Of Privacy and Traffic Tracking
Published on 2020-07-11 21:11:00+02:00
Over the past weeks I wondered if anyone actually reads or visits this website. I kind of started worrying that
someone could want to leave some feedback in one way or another. I have plans to handle that, but I also have other
interests right now. I decided to quickly set up a method that will show me that there is no need to worry or hurry up.
I deployed the very first version today. I think I spent more time deploying it to the server compared to the amount
of time I put into writing it (systemd had some life problems and I was extremely stubborn to preserve 517 day long
uptime). Anyway, don't expect too much from it.
The goals are quite clear: respect user's privacy and collect useful information. Filter the data as soon as possible
to minimize what is stored. I'm not interested in some big data or hard-core traffic analysis across huge chunks of the
Internet (sup, Google Analytics). I just want to know if there is someone who spent time reading what I wrote.
Ok, so what data do I collect right now?
- Address of the tracked page
- Address of the page that user came from (referrer)
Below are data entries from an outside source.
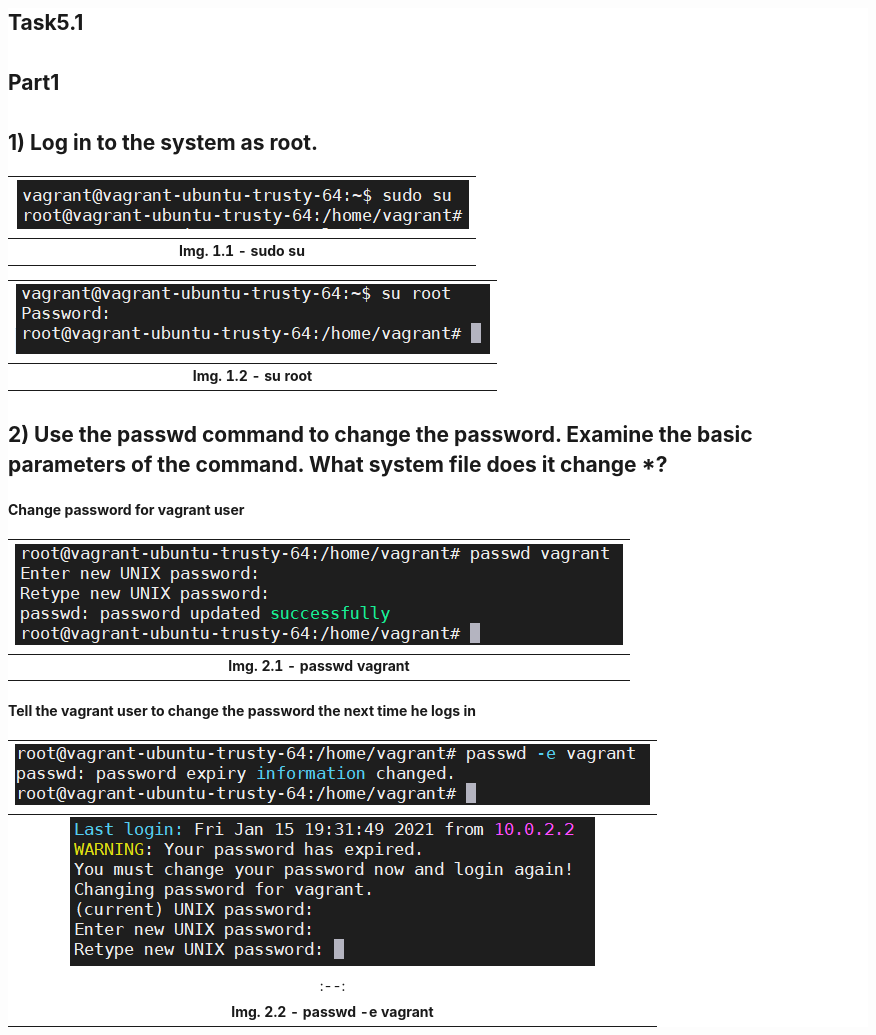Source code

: ## Task5.1

## Part1

## 1) Log in to the system as root.

| <img src = "screens/1_1.png"> |
|:--:|
| <b> Img. 1.1 - sudo su </b> |

| <img src = "screens/1_2.png"> |
|:--:|
| <b> Img. 1.2 - su root </b> |

## 2) Use the passwd command to change the password. Examine the basic parameters of the command. What system file does it change *?

#### Change password for vagrant user

| <img src = "screens/2_1.png"> |
|:--:|
| <b> Img. 2.1 - passwd vagrant </b> |

#### Tell the vagrant user to change the password the next time he logs in

| <img src = "screens/2_2.png"> |
|:--:|
| <img src = "screens/2_3.png"> |
|:--:|
| <b> Img. 2.2 - passwd -e vagrant </b> |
- Time and date when user loaded the tracked page
- Time spent on the tracked page
- The lowest vertical position user scrolled to
That's all. I don't collect any form of identification. Data that is stored is not even linked to the IP address that
sent it over. That's the point.
In future I would like to minimize data collection even further. I already mentioned early filtering, but there are
also some other improvements I would like to have. The approaches are quite naive. For example, time user spent looking
at the page is calculated as time from load
event to beforeunload
event.
Source code is available via public git repository.